§ Task instructions:
What do the lines say from the one containing "3. 条件表达式中的列分别属于左右两个数据源" to the end of the records? Restate them word for word, and only those.
- - - - -
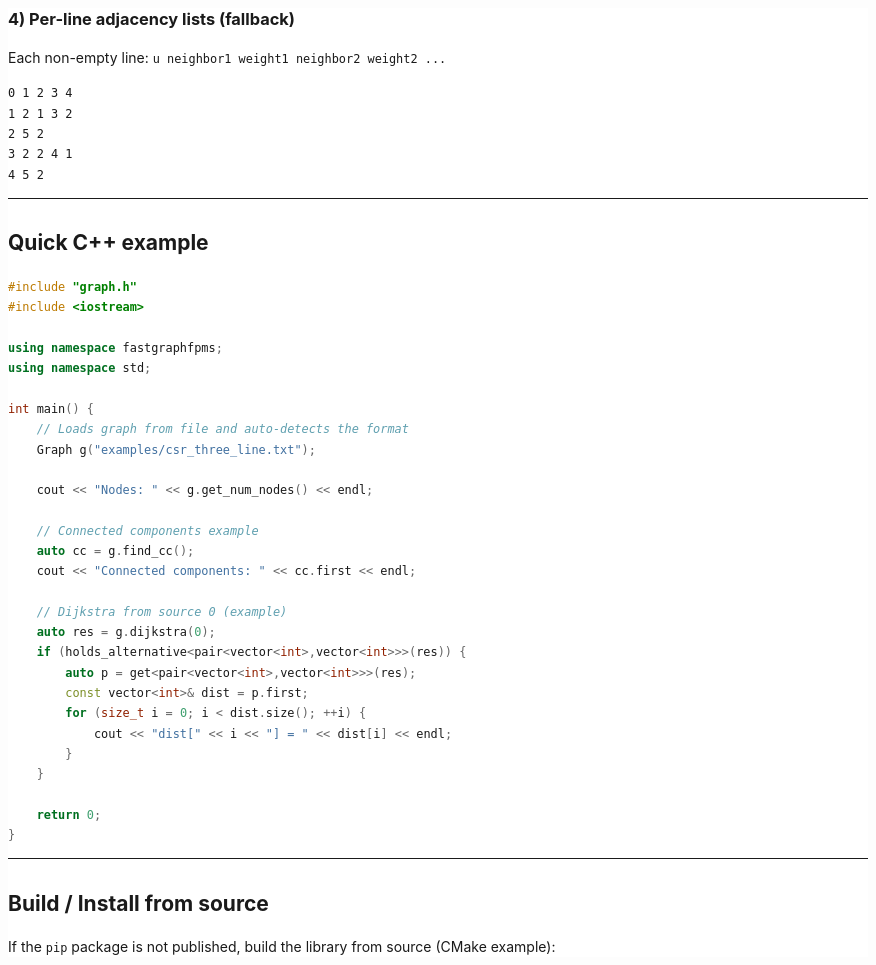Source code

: ### 4) Per-line adjacency lists (fallback)

Each non-empty line: `u neighbor1 weight1 neighbor2 weight2 ...`

```
0 1 2 3 4
1 2 1 3 2
2 5 2
3 2 2 4 1
4 5 2
```

---

## Quick C++ example

```cpp
#include "graph.h"
#include <iostream>

using namespace fastgraphfpms;
using namespace std;

int main() {
    // Loads graph from file and auto-detects the format
    Graph g("examples/csr_three_line.txt");

    cout << "Nodes: " << g.get_num_nodes() << endl;

    // Connected components example
    auto cc = g.find_cc();
    cout << "Connected components: " << cc.first << endl;

    // Dijkstra from source 0 (example)
    auto res = g.dijkstra(0);
    if (holds_alternative<pair<vector<int>,vector<int>>>(res)) {
        auto p = get<pair<vector<int>,vector<int>>>(res);
        const vector<int>& dist = p.first;
        for (size_t i = 0; i < dist.size(); ++i) {
            cout << "dist[" << i << "] = " << dist[i] << endl;
        }
    }

    return 0;
}
```

---

## Build / Install from source

If the `pip` package is not published, build the library from source (CMake example):
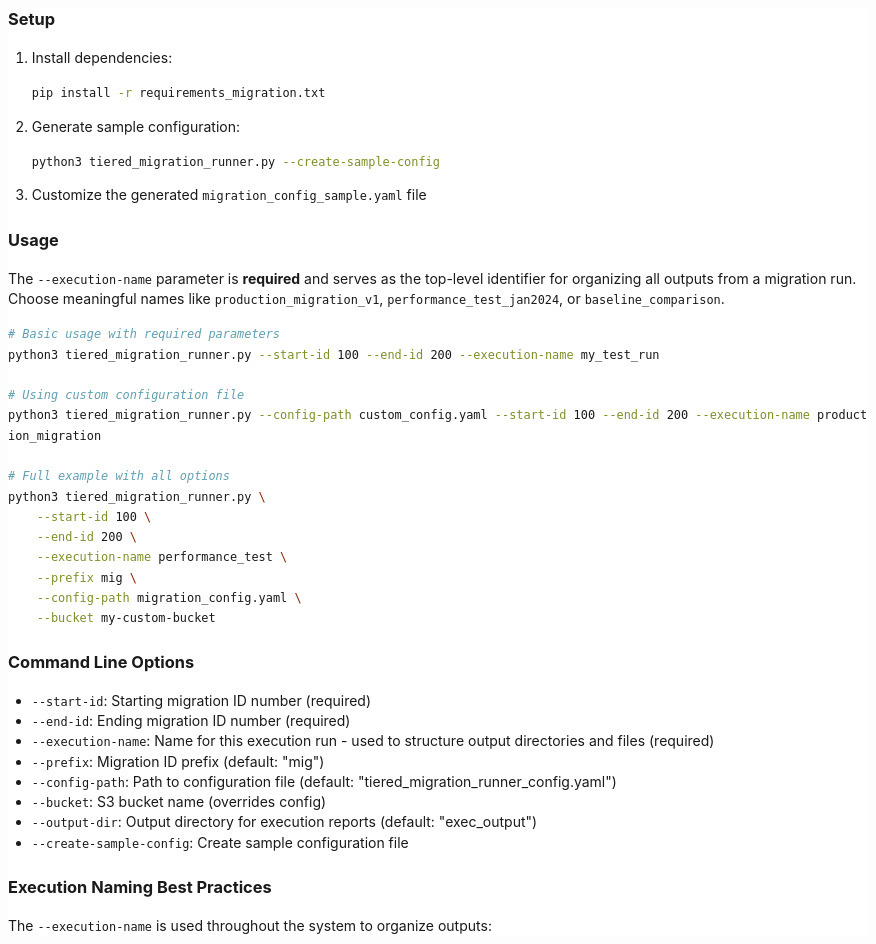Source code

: ### Setup

1. Install dependencies:
   ```bash
   pip install -r requirements_migration.txt
   ```

2. Generate sample configuration:
   ```bash
   python3 tiered_migration_runner.py --create-sample-config
   ```

3. Customize the generated `migration_config_sample.yaml` file

### Usage

The `--execution-name` parameter is **required** and serves as the top-level identifier for organizing all outputs from a migration run. Choose meaningful names like `production_migration_v1`, `performance_test_jan2024`, or `baseline_comparison`.

```bash
# Basic usage with required parameters
python3 tiered_migration_runner.py --start-id 100 --end-id 200 --execution-name my_test_run

# Using custom configuration file
python3 tiered_migration_runner.py --config-path custom_config.yaml --start-id 100 --end-id 200 --execution-name production_migration

# Full example with all options
python3 tiered_migration_runner.py \
    --start-id 100 \
    --end-id 200 \
    --execution-name performance_test \
    --prefix mig \
    --config-path migration_config.yaml \
    --bucket my-custom-bucket
```

### Command Line Options

- `--start-id`: Starting migration ID number (required)
- `--end-id`: Ending migration ID number (required)
- `--execution-name`: Name for this execution run - used to structure output directories and files (required)
- `--prefix`: Migration ID prefix (default: "mig")
- `--config-path`: Path to configuration file (default: "tiered_migration_runner_config.yaml")
- `--bucket`: S3 bucket name (overrides config)
- `--output-dir`: Output directory for execution reports (default: "exec_output")
- `--create-sample-config`: Create sample configuration file

### Execution Naming Best Practices

The `--execution-name` is used throughout the system to organize outputs:
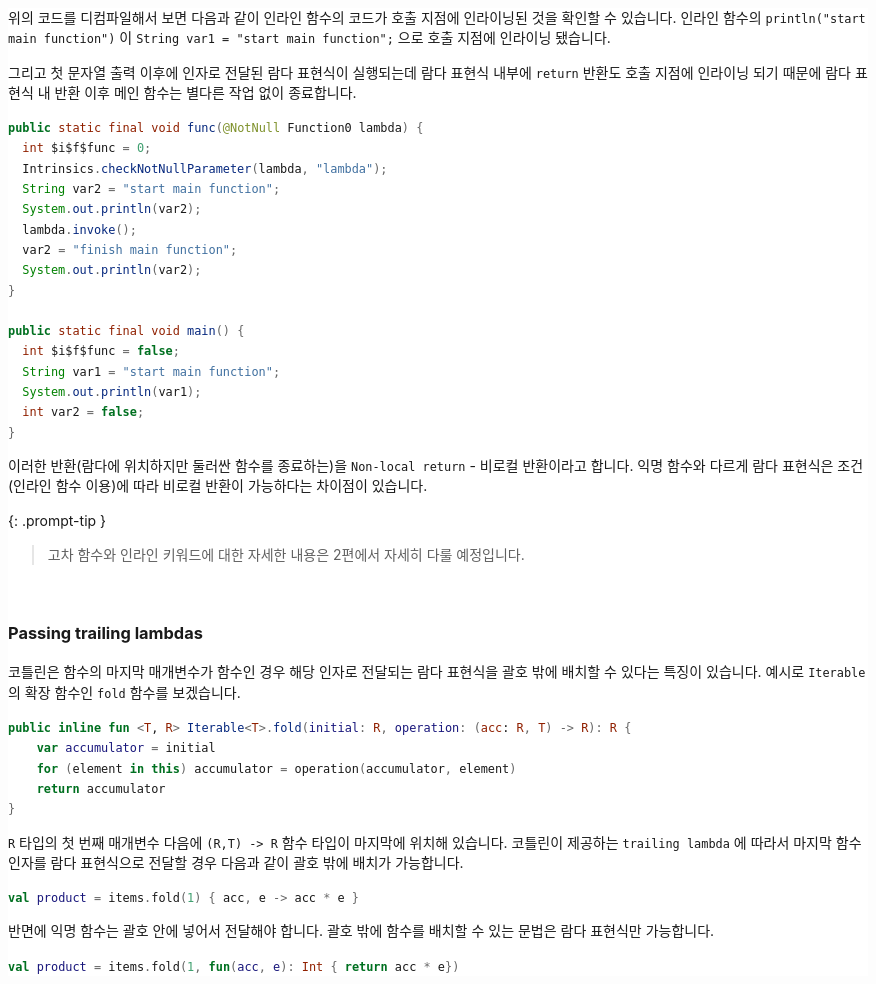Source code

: 위의 코드를 디컴파일해서 보면 다음과 같이 인라인 함수의 코드가 호출 지점에 인라이닝된 것을 확인할 수 있습니다. 인라인 함수의 `println("start main function")` 이 `String var1 = "start main function";` 으로 호출 지점에 인라이닝 됐습니다.

그리고 첫 문자열 출력 이후에 인자로 전달된 람다 표현식이 실행되는데 람다 표현식 내부에 `return` 반환도 호출 지점에 인라이닝 되기 때문에 람다 표현식 내 반환 이후 메인 함수는 별다른 작업 없이 종료합니다.

```java
public static final void func(@NotNull Function0 lambda) {
  int $i$f$func = 0;
  Intrinsics.checkNotNullParameter(lambda, "lambda");
  String var2 = "start main function";
  System.out.println(var2);
  lambda.invoke();
  var2 = "finish main function";
  System.out.println(var2);
}

public static final void main() {
  int $i$f$func = false;
  String var1 = "start main function";
  System.out.println(var1);
  int var2 = false;
}
```

이러한 반환(람다에 위치하지만 둘러싼 함수를 종료하는)을 `Non-local return` - 비로컬 반환이라고 합니다. 익명 함수와 다르게 람다 표현식은 조건(인라인 함수 이용)에 따라 비로컬 반환이 가능하다는 차이점이 있습니다.

{: .prompt-tip }

> 고차 함수와 인라인 키워드에 대한 자세한 내용은 2편에서 자세히 다룰 예정입니다.

​		

### Passing trailing lambdas

코틀린은 함수의 마지막 매개변수가 함수인 경우 해당 인자로 전달되는 람다 표현식을 괄호 밖에 배치할 수 있다는 특징이 있습니다. 예시로 `Iterable` 의 확장 함수인 `fold` 함수를 보겠습니다.

```kotlin
public inline fun <T, R> Iterable<T>.fold(initial: R, operation: (acc: R, T) -> R): R {
    var accumulator = initial
    for (element in this) accumulator = operation(accumulator, element)
    return accumulator
}
```

`R` 타입의 첫 번째 매개변수 다음에 `(R,T) -> R` 함수 타입이 마지막에 위치해 있습니다. 코틀린이 제공하는 `trailing lambda` 에 따라서 마지막 함수 인자를 람다 표현식으로 전달할 경우 다음과 같이 괄호 밖에 배치가 가능합니다.

```kotlin
val product = items.fold(1) { acc, e -> acc * e }
```

반면에 익명 함수는 괄호 안에 넣어서 전달해야 합니다. 괄호 밖에 함수를 배치할 수 있는 문법은 람다 표현식만 가능합니다.

```kotlin
val product = items.fold(1, fun(acc, e): Int { return acc * e})
```
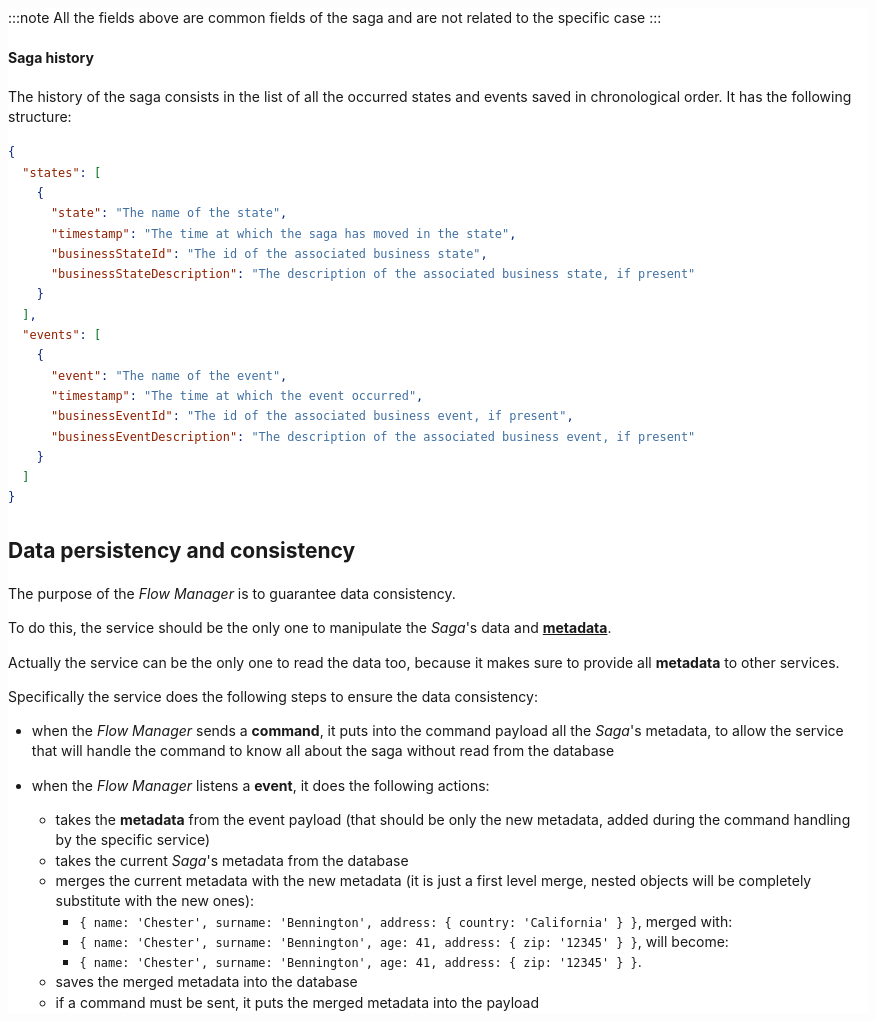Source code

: :::note
All the fields above are common fields of the saga and are not related to the specific case
:::

#### Saga history

The history of the saga consists in the list of all the occurred states and events saved in chronological order. It has the following structure:

```json
{
  "states": [
    {
      "state": "The name of the state",
      "timestamp": "The time at which the saga has moved in the state",
      "businessStateId": "The id of the associated business state",
      "businessStateDescription": "The description of the associated business state, if present"
    } 
  ],
  "events": [
    {
      "event": "The name of the event",
      "timestamp": "The time at which the event occurred",
      "businessEventId": "The id of the associated business event, if present",
      "businessEventDescription": "The description of the associated business event, if present"
    } 
  ]
}
```

## Data persistency and consistency

The purpose of the _Flow Manager_ is to guarantee data consistency.

To do this, the service should be the only one to manipulate the _Saga_'s data and [**metadata**](#service-metadata).

Actually the service can be the only one to read the data too, because it makes sure to provide all **metadata** to other services.

Specifically the service does the following steps to ensure the data consistency:

- when the _Flow Manager_ sends a **command**, it puts into the command payload all the _Saga_'s metadata, to allow the service that will handle the command to know all about the saga without read from the database

- when the _Flow Manager_ listens a **event**, it does the following actions:
  - takes the **metadata** from the event payload (that should be only the new metadata, added during the command handling by the specific service)
  - takes the current _Saga_'s metadata from the database
  - merges the current metadata with the new metadata (it is just a first level merge, nested objects will be completely substitute with the new ones):
    - `{ name: 'Chester', surname: 'Bennington', address: { country: 'California' } }`, merged with:
    - `{ name: 'Chester', surname: 'Bennington', age: 41, address: { zip: '12345' } }`, will become:
    - `{ name: 'Chester', surname: 'Bennington', age: 41, address: { zip: '12345' } }`.
  - saves the merged metadata into the database
  - if a command must be sent, it puts the merged metadata into the payload

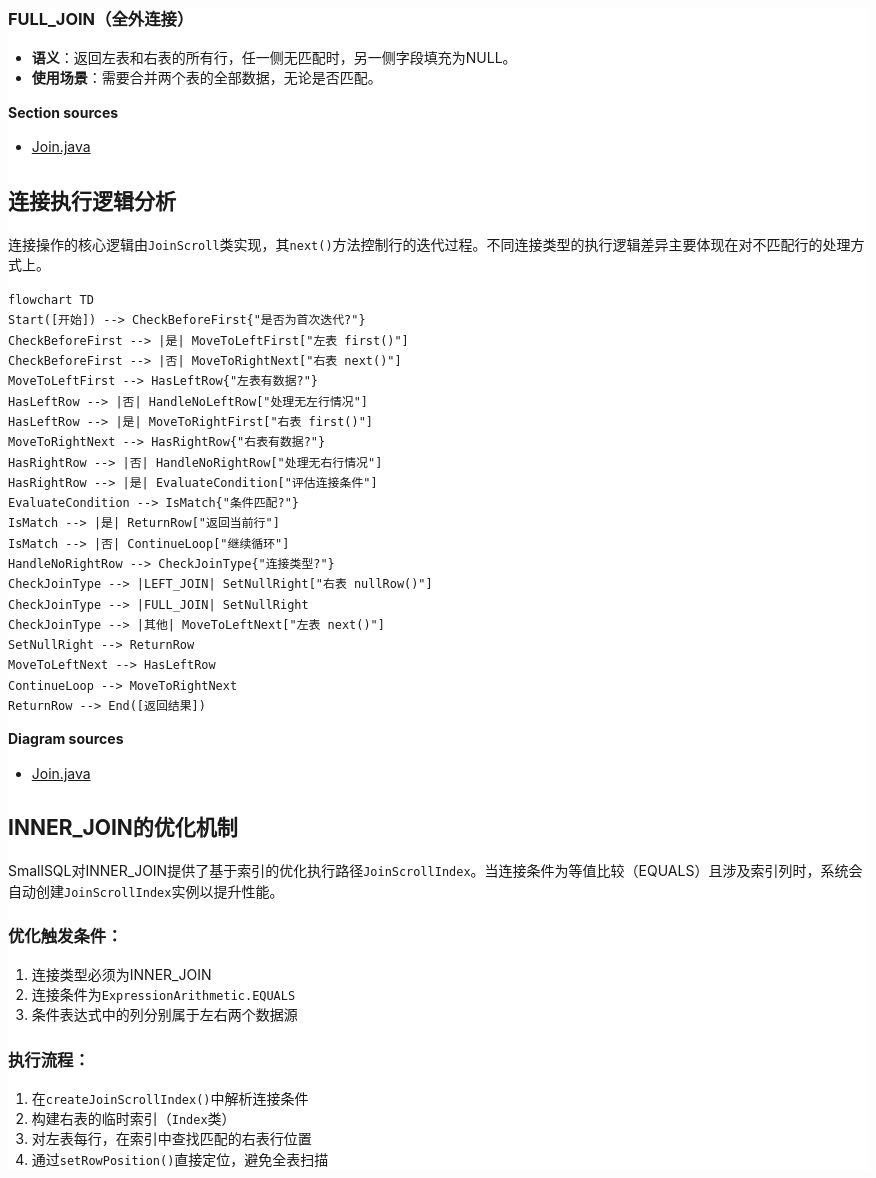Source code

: ### FULL_JOIN（全外连接）
- **语义**：返回左表和右表的所有行，任一侧无匹配时，另一侧字段填充为NULL。
- **使用场景**：需要合并两个表的全部数据，无论是否匹配。

**Section sources**  
- [Join.java](file://src/main/java/io/leavesfly/smallsql/rdb/engine/selector/multioper/Join.java#L450-L463)

## 连接执行逻辑分析

连接操作的核心逻辑由`JoinScroll`类实现，其`next()`方法控制行的迭代过程。不同连接类型的执行逻辑差异主要体现在对不匹配行的处理方式上。

```mermaid
flowchart TD
Start([开始]) --> CheckBeforeFirst{"是否为首次迭代?"}
CheckBeforeFirst --> |是| MoveToLeftFirst["左表 first()"]
CheckBeforeFirst --> |否| MoveToRightNext["右表 next()"]
MoveToLeftFirst --> HasLeftRow{"左表有数据?"}
HasLeftRow --> |否| HandleNoLeftRow["处理无左行情况"]
HasLeftRow --> |是| MoveToRightFirst["右表 first()"]
MoveToRightNext --> HasRightRow{"右表有数据?"}
HasRightRow --> |否| HandleNoRightRow["处理无右行情况"]
HasRightRow --> |是| EvaluateCondition["评估连接条件"]
EvaluateCondition --> IsMatch{"条件匹配?"}
IsMatch --> |是| ReturnRow["返回当前行"]
IsMatch --> |否| ContinueLoop["继续循环"]
HandleNoRightRow --> CheckJoinType{"连接类型?"}
CheckJoinType --> |LEFT_JOIN| SetNullRight["右表 nullRow()"]
CheckJoinType --> |FULL_JOIN| SetNullRight
CheckJoinType --> |其他| MoveToLeftNext["左表 next()"]
SetNullRight --> ReturnRow
MoveToLeftNext --> HasLeftRow
ContinueLoop --> MoveToRightNext
ReturnRow --> End([返回结果])
```

**Diagram sources**  
- [Join.java](file://src/main/java/io/leavesfly/smallsql/rdb/engine/selector/multioper/Join.java#L300-L440)

## INNER_JOIN的优化机制

SmallSQL对INNER_JOIN提供了基于索引的优化执行路径`JoinScrollIndex`。当连接条件为等值比较（EQUALS）且涉及索引列时，系统会自动创建`JoinScrollIndex`实例以提升性能。

### 优化触发条件：
1. 连接类型必须为INNER_JOIN
2. 连接条件为`ExpressionArithmetic.EQUALS`
3. 条件表达式中的列分别属于左右两个数据源

### 执行流程：
1. 在`createJoinScrollIndex()`中解析连接条件
2. 构建右表的临时索引（`Index`类）
3. 对左表每行，在索引中查找匹配的右表行位置
4. 通过`setRowPosition()`直接定位，避免全表扫描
- - - - -
§ Exercise result:
3. 条件表达式中的列分别属于左右两个数据源

### 执行流程：
1. 在`createJoinScrollIndex()`中解析连接条件
2. 构建右表的临时索引（`Index`类）
3. 对左表每行，在索引中查找匹配的右表行位置
4. 通过`setRowPosition()`直接定位，避免全表扫描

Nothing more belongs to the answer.